(Dataset entries)
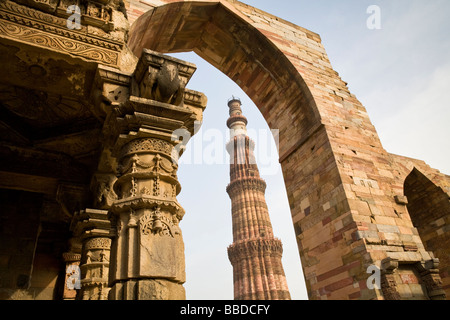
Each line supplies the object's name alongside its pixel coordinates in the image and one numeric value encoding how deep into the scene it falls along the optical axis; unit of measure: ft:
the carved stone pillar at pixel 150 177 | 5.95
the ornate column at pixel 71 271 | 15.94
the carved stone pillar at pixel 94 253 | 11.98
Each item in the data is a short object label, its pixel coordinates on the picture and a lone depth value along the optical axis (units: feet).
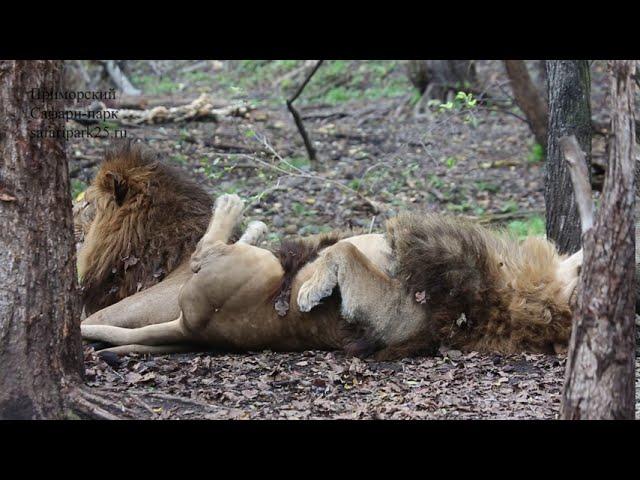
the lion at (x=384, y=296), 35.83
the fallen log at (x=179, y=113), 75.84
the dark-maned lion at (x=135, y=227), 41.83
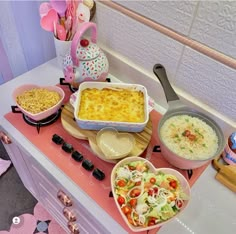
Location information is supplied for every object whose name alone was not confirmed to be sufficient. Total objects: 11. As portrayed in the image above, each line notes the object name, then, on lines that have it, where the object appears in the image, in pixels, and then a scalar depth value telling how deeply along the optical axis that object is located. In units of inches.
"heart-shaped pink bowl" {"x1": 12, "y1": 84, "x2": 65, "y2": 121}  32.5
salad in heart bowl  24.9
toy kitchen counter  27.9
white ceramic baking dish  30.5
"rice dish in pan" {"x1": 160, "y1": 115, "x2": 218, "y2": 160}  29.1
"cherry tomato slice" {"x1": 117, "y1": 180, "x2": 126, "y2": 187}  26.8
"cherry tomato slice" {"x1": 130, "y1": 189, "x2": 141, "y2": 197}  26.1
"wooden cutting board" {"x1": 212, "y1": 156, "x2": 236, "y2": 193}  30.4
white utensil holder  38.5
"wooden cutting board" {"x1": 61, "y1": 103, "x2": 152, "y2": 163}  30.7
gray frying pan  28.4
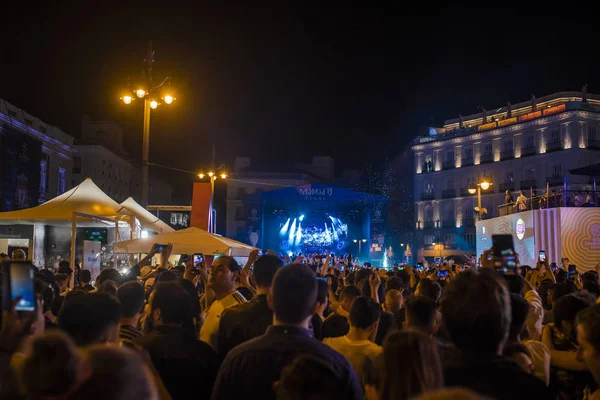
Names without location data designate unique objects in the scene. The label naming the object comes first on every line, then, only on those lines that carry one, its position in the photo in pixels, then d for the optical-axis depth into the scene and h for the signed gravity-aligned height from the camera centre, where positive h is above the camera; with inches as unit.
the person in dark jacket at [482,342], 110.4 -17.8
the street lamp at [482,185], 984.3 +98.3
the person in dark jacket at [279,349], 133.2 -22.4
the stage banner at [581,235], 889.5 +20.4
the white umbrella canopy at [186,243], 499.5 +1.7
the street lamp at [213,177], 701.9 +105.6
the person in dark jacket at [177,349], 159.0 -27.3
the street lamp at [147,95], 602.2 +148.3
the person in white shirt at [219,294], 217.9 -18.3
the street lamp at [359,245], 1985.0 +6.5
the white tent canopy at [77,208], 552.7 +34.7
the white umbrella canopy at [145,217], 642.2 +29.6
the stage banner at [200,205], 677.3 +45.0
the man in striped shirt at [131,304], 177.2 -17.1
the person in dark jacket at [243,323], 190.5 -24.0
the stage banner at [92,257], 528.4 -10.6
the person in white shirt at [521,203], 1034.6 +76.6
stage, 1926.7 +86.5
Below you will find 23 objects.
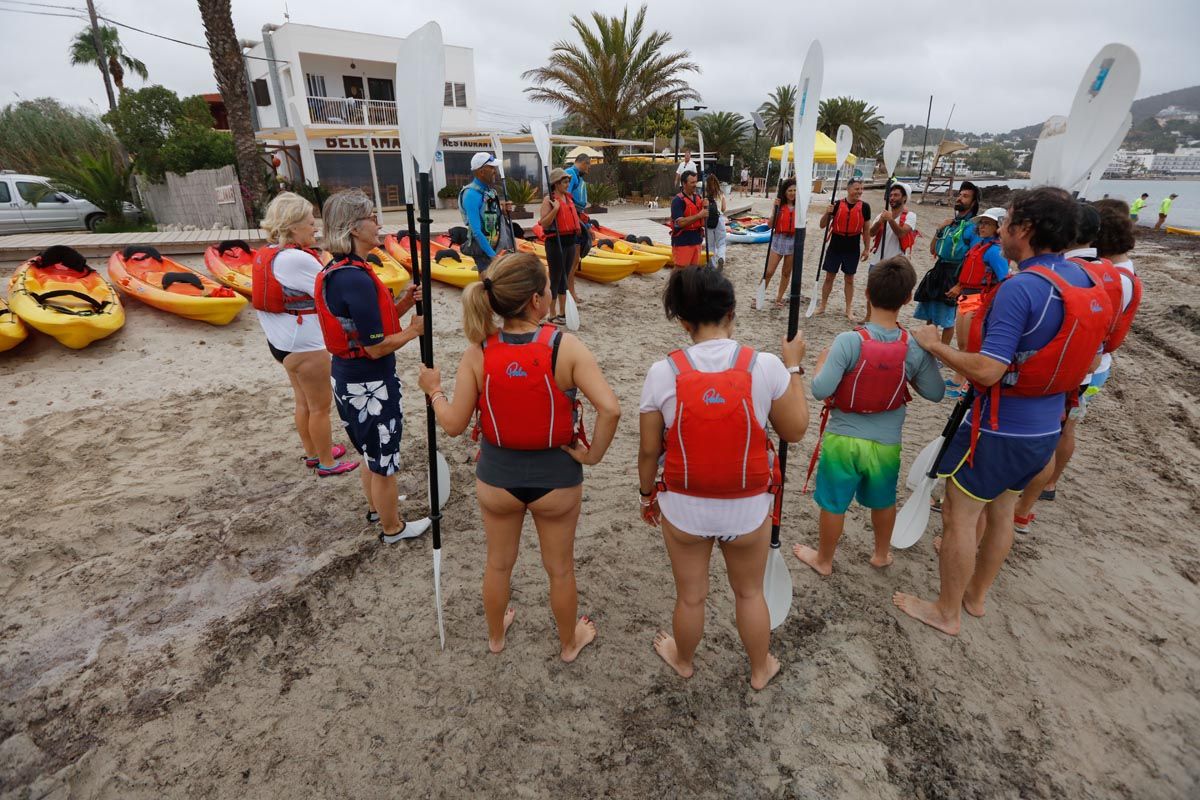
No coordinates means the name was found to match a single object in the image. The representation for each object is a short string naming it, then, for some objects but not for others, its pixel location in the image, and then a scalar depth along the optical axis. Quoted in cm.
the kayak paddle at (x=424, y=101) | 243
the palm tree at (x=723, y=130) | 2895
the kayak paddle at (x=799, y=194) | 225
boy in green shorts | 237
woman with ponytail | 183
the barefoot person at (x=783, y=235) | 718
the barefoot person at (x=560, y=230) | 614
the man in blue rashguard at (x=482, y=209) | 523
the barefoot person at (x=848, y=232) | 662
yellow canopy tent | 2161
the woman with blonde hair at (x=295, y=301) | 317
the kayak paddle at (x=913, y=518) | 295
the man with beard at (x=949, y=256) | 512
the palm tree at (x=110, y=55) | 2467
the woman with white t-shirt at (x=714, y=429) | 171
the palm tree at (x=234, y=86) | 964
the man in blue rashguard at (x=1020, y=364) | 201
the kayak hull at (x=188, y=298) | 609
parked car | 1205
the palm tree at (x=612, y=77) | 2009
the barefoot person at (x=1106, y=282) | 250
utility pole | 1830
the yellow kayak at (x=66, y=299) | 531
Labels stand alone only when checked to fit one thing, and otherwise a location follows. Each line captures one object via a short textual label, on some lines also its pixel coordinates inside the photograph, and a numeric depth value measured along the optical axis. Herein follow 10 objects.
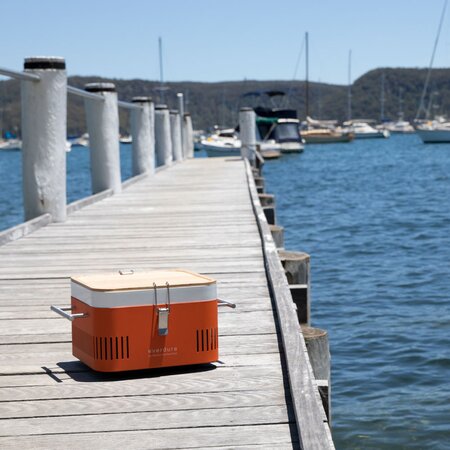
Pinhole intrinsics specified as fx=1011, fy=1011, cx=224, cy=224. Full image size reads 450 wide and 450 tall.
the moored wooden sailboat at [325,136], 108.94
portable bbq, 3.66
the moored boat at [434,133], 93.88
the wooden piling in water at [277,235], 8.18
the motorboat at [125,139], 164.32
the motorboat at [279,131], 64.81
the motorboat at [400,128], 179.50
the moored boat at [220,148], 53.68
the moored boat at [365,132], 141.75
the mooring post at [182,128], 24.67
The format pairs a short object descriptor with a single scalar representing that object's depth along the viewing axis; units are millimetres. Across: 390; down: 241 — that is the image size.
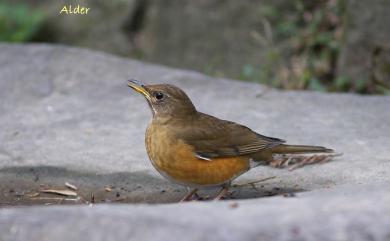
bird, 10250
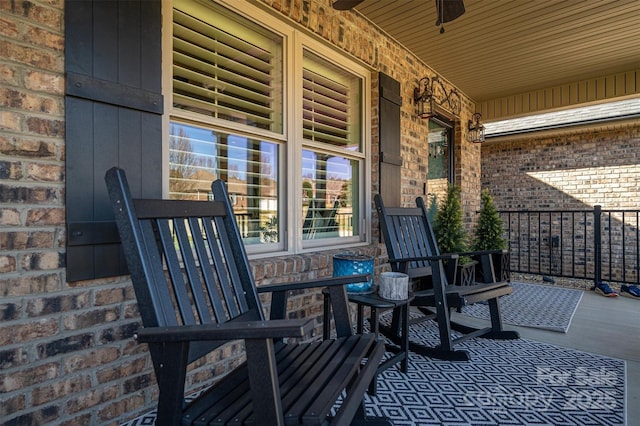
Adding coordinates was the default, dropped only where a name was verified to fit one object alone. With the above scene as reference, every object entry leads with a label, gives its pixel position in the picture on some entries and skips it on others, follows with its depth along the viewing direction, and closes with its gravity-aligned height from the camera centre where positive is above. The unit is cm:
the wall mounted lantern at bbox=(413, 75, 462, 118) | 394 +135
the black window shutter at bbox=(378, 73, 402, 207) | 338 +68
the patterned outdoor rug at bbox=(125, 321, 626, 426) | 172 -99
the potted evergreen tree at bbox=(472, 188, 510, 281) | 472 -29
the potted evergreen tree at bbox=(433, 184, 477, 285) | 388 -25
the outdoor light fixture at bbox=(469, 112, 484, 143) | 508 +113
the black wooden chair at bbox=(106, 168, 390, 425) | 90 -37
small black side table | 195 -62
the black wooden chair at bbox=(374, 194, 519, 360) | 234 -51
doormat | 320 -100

Exercise goal: Output the data above exactly. Drop every picture.

Exercise result:
Each line supplies the object's name alongside its pixel coordinates in the image and one numeric value encoding how deep into the scene it falls along the optical axis; unit of measure: ft:
the carved stone pillar at pixel 150 177 | 5.95
the ornate column at pixel 71 271 | 15.94
the carved stone pillar at pixel 94 253 | 11.98
Each item in the data is a short object label, its pixel coordinates on the picture and a lone depth value along the optical axis (units: feet).
the lion at (x=384, y=296), 35.83
the fallen log at (x=179, y=113), 75.84
the dark-maned lion at (x=135, y=227), 41.83
Location information is supplied for every object whose name alone was not confirmed to be sufficient. Total objects: 11. As portrayed in the image above, each line notes the object name, then, on lines that have it, where the object appears in the image, in pixels, and then a scalar depth value telling how deeply along the optical axis that object is located. In units of inches.
"heart-shaped pink bowl" {"x1": 12, "y1": 84, "x2": 65, "y2": 121}  32.5
salad in heart bowl  24.9
toy kitchen counter  27.9
white ceramic baking dish  30.5
"rice dish in pan" {"x1": 160, "y1": 115, "x2": 218, "y2": 160}  29.1
"cherry tomato slice" {"x1": 117, "y1": 180, "x2": 126, "y2": 187}  26.8
"cherry tomato slice" {"x1": 130, "y1": 189, "x2": 141, "y2": 197}  26.1
"wooden cutting board" {"x1": 212, "y1": 156, "x2": 236, "y2": 193}  30.4
white utensil holder  38.5
"wooden cutting board" {"x1": 61, "y1": 103, "x2": 152, "y2": 163}  30.7
gray frying pan  28.4
Names without location data designate unique objects in the scene. The label naming the object comes first on every line, then, only on those lines that carry one, its position in the photo in pixels, then d for the optical-axis depth into the scene and h for the signed gravity-aligned height from the camera centre, where positive h is above the camera; with inches as unit.
the person in dark jacket at [482,342], 110.4 -17.8
the street lamp at [482,185], 984.3 +98.3
the person in dark jacket at [279,349], 133.2 -22.4
the stage banner at [581,235], 889.5 +20.4
the white umbrella canopy at [186,243], 499.5 +1.7
the street lamp at [213,177], 701.9 +105.6
the person in dark jacket at [177,349], 159.0 -27.3
the street lamp at [147,95], 602.2 +148.3
the person in white shirt at [219,294], 217.9 -18.3
the street lamp at [359,245], 1985.0 +6.5
the white tent canopy at [77,208], 552.7 +34.7
the white umbrella canopy at [145,217], 642.2 +29.6
the stage banner at [200,205], 677.3 +45.0
the man in striped shirt at [131,304], 177.2 -17.1
the person in dark jacket at [243,323], 190.5 -24.0
the stage banner at [92,257], 528.4 -10.6
the person in white shirt at [521,203], 1034.6 +76.6
stage, 1926.7 +86.5
Below you will find 23 objects.
No coordinates means the name was found to match a single object in the image. The representation for each object is a short string naming it, then, for some objects but not for others, its pixel location in the image, and then a scalar depth along the optical axis. Quoted in cm.
the kayak paddle at (x=424, y=101) | 243
the palm tree at (x=723, y=130) | 2895
the kayak paddle at (x=799, y=194) | 225
boy in green shorts | 237
woman with ponytail | 183
the barefoot person at (x=783, y=235) | 718
the barefoot person at (x=560, y=230) | 614
the man in blue rashguard at (x=482, y=209) | 523
the barefoot person at (x=848, y=232) | 662
yellow canopy tent | 2161
the woman with blonde hair at (x=295, y=301) | 317
the kayak paddle at (x=913, y=518) | 295
the man with beard at (x=949, y=256) | 512
the palm tree at (x=110, y=55) | 2467
the woman with white t-shirt at (x=714, y=429) | 171
the palm tree at (x=234, y=86) | 964
the man in blue rashguard at (x=1020, y=364) | 201
the kayak hull at (x=188, y=298) | 609
parked car | 1205
the palm tree at (x=612, y=77) | 2009
the barefoot person at (x=1106, y=282) | 250
utility pole | 1830
the yellow kayak at (x=66, y=299) | 531
Labels stand alone only when checked to fit one thing, and otherwise a location follows. Each line captures one object via a short textual label, on some lines also its pixel coordinates inside the photograph, and a numeric depth value measured along the optical axis. Herein follow 10 objects.
Pinhole intrinsics specified as fx=1011, fy=1011, cx=224, cy=224. Full image size reads 450 wide and 450 tall.
the moored wooden sailboat at [325,136], 108.94
portable bbq, 3.66
the moored boat at [434,133], 93.88
the wooden piling in water at [277,235], 8.18
the motorboat at [125,139], 164.32
the motorboat at [279,131], 64.81
the motorboat at [400,128], 179.50
the moored boat at [220,148], 53.68
the moored boat at [365,132], 141.75
the mooring post at [182,128], 24.67
The format pairs a short object descriptor with a single scalar representing that object's depth along the viewing axis; units are millimetres. Across: 390; down: 241 — that is the image size.
bird, 10250
Adding coordinates was the default, dropped only where a name was verified to fit one object alone. With the above scene as reference, every object entry leads with a label, gives its pixel position in the picture on some entries and skips it on others, follows with its depth along the viewing direction, and closes with its gravity-aligned height from the camera centre where positive is above. The unit is cm:
the wall mounted lantern at bbox=(413, 75, 462, 118) | 394 +135
the black window shutter at bbox=(378, 73, 402, 207) | 338 +68
the patterned outdoor rug at bbox=(125, 321, 626, 426) | 172 -99
the potted evergreen tree at bbox=(472, 188, 510, 281) | 472 -29
the potted evergreen tree at bbox=(433, 184, 477, 285) | 388 -25
the outdoor light fixture at bbox=(469, 112, 484, 143) | 508 +113
the black wooden chair at bbox=(106, 168, 390, 425) | 90 -37
small black side table | 195 -62
the black wooden chair at bbox=(374, 194, 519, 360) | 234 -51
doormat | 320 -100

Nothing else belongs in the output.